* Data supplied
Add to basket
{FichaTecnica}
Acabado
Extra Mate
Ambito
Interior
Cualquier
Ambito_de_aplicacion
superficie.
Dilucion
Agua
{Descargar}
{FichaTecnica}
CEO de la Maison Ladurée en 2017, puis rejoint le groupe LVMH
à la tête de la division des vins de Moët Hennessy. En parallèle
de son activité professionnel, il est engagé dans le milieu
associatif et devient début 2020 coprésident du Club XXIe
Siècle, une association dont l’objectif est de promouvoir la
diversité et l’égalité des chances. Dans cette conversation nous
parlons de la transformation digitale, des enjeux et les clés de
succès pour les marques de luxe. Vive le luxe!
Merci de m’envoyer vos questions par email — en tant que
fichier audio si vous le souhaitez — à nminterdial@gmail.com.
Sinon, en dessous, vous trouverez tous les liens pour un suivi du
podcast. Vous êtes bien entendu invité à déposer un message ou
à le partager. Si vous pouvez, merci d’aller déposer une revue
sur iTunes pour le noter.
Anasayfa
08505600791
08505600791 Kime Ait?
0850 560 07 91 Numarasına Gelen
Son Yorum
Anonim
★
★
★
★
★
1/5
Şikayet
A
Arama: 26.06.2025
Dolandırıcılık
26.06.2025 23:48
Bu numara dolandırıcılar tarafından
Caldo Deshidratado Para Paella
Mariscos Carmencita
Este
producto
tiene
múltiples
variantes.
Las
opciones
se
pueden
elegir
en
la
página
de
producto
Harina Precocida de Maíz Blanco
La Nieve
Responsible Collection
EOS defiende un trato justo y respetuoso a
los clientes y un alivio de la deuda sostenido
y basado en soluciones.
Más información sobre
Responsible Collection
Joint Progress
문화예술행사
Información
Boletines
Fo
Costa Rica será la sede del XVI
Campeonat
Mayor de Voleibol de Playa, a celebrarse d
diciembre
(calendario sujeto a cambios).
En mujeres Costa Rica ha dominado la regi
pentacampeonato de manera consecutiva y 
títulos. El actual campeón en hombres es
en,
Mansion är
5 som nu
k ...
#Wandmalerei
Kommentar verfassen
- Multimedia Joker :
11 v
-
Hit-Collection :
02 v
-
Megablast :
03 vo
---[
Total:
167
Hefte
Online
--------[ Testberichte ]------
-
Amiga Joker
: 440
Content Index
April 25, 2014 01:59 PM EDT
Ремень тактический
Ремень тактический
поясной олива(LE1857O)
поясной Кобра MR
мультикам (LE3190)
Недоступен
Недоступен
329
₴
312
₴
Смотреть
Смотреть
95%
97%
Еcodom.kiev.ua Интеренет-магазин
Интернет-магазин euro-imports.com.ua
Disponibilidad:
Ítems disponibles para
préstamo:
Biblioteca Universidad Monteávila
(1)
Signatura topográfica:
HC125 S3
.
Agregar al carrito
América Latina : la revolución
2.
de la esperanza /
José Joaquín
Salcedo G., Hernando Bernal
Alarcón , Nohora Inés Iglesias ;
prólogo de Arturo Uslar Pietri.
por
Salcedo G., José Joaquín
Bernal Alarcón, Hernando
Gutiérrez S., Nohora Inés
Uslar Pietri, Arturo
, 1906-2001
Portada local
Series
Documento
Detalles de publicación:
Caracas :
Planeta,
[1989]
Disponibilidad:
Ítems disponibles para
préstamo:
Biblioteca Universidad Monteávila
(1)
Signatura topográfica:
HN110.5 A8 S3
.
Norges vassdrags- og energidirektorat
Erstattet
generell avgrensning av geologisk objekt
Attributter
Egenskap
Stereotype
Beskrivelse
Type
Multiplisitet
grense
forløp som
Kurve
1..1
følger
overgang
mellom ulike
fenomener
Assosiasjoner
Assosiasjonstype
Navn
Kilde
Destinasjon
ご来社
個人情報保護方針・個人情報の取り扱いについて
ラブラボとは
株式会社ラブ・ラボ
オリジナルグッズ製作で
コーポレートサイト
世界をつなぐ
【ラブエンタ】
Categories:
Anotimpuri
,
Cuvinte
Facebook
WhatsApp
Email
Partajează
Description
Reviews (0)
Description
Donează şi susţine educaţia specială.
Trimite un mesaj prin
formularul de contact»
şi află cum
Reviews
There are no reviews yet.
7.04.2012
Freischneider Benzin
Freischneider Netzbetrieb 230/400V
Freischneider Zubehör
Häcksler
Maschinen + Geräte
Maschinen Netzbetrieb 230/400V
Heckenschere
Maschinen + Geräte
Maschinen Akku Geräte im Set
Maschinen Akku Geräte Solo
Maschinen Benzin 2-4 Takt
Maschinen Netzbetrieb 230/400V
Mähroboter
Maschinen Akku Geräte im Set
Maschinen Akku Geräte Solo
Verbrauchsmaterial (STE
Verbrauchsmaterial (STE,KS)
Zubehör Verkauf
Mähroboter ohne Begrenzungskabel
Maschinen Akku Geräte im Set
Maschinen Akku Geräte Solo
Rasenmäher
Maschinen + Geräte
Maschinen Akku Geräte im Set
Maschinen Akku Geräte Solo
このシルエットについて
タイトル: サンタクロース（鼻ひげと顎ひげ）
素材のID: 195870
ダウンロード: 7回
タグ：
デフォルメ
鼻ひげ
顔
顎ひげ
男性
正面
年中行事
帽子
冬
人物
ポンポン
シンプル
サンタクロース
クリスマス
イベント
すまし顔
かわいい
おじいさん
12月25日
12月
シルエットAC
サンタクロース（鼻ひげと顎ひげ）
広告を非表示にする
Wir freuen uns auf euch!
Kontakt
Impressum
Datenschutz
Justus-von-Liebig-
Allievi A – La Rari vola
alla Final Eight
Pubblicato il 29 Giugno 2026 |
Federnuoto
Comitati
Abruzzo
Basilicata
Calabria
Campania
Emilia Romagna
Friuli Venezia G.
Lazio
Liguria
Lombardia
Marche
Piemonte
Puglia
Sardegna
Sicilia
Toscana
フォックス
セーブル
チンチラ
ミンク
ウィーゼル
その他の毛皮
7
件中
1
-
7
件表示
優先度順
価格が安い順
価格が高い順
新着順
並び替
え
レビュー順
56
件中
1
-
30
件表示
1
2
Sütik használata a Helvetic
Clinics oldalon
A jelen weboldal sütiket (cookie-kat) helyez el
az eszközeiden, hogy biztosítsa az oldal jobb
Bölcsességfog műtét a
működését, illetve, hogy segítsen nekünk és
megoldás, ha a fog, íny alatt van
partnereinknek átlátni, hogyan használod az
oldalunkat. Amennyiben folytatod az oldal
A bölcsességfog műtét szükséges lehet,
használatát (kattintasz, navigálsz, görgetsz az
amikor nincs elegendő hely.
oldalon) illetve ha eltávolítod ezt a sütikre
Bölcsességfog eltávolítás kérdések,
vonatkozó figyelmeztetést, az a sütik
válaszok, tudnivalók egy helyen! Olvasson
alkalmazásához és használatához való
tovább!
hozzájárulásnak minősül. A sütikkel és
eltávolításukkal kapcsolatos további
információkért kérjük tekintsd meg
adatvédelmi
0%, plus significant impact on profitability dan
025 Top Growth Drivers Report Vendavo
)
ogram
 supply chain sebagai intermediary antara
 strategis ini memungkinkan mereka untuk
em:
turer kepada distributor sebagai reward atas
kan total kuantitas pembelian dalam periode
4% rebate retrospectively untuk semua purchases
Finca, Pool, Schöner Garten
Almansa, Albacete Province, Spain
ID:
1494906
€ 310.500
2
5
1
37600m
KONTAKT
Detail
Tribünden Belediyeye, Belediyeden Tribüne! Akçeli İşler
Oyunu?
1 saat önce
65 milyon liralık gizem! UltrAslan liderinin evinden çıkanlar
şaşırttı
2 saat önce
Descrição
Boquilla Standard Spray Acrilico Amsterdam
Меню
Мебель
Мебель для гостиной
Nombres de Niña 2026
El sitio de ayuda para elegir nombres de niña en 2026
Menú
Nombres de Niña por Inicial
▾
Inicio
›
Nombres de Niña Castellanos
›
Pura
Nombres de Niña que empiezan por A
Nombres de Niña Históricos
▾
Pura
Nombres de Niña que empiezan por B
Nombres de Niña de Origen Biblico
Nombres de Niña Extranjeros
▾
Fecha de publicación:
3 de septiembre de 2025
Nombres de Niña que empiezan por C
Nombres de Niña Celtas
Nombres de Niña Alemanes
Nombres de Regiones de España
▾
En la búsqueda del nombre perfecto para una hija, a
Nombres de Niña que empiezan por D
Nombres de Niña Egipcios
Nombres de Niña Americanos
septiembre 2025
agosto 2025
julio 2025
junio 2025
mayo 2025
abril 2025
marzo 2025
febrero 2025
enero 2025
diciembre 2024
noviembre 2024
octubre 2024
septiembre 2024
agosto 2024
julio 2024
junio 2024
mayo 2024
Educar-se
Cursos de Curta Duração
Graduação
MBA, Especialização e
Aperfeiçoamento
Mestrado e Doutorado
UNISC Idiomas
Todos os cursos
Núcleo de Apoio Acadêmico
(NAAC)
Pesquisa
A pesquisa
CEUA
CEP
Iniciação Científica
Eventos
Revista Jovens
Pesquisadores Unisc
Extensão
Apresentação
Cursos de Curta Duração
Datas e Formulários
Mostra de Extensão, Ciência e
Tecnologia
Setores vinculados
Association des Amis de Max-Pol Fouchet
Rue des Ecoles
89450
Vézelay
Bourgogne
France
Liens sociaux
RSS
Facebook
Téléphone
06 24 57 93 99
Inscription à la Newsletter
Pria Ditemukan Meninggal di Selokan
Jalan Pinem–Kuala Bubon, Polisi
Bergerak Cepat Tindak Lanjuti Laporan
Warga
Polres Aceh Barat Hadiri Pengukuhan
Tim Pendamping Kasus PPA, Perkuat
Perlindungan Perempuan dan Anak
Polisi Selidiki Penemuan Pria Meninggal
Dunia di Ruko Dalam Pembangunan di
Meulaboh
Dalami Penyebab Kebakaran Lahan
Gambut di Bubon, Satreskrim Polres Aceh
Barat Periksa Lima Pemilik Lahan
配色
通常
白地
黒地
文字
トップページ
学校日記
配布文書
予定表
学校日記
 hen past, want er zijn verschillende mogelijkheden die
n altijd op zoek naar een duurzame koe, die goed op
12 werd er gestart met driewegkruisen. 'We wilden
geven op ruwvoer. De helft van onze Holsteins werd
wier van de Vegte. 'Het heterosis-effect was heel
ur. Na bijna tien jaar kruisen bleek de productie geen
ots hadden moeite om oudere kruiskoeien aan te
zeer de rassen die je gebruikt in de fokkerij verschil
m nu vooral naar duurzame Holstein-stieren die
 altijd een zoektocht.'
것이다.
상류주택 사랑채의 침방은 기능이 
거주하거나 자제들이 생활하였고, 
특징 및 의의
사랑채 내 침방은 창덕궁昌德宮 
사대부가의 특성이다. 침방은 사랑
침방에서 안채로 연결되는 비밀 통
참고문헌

* Task details
Reproduce only the lines from the top of the material through the one bearing "de son activité", each exactly as it stands.

* Answer space
Add to basket
{FichaTecnica}
Acabado
Extra Mate
Ambito
Interior
Cualquier
Ambito_de_aplicacion
superficie.
Dilucion
Agua
{Descargar}
{FichaTecnica}
CEO de la Maison Ladurée en 2017, puis rejoint le groupe LVMH
à la tête de la division des vins de Moët Hennessy. En parallèle
de son activité professionnel, il est engagé dans le milieu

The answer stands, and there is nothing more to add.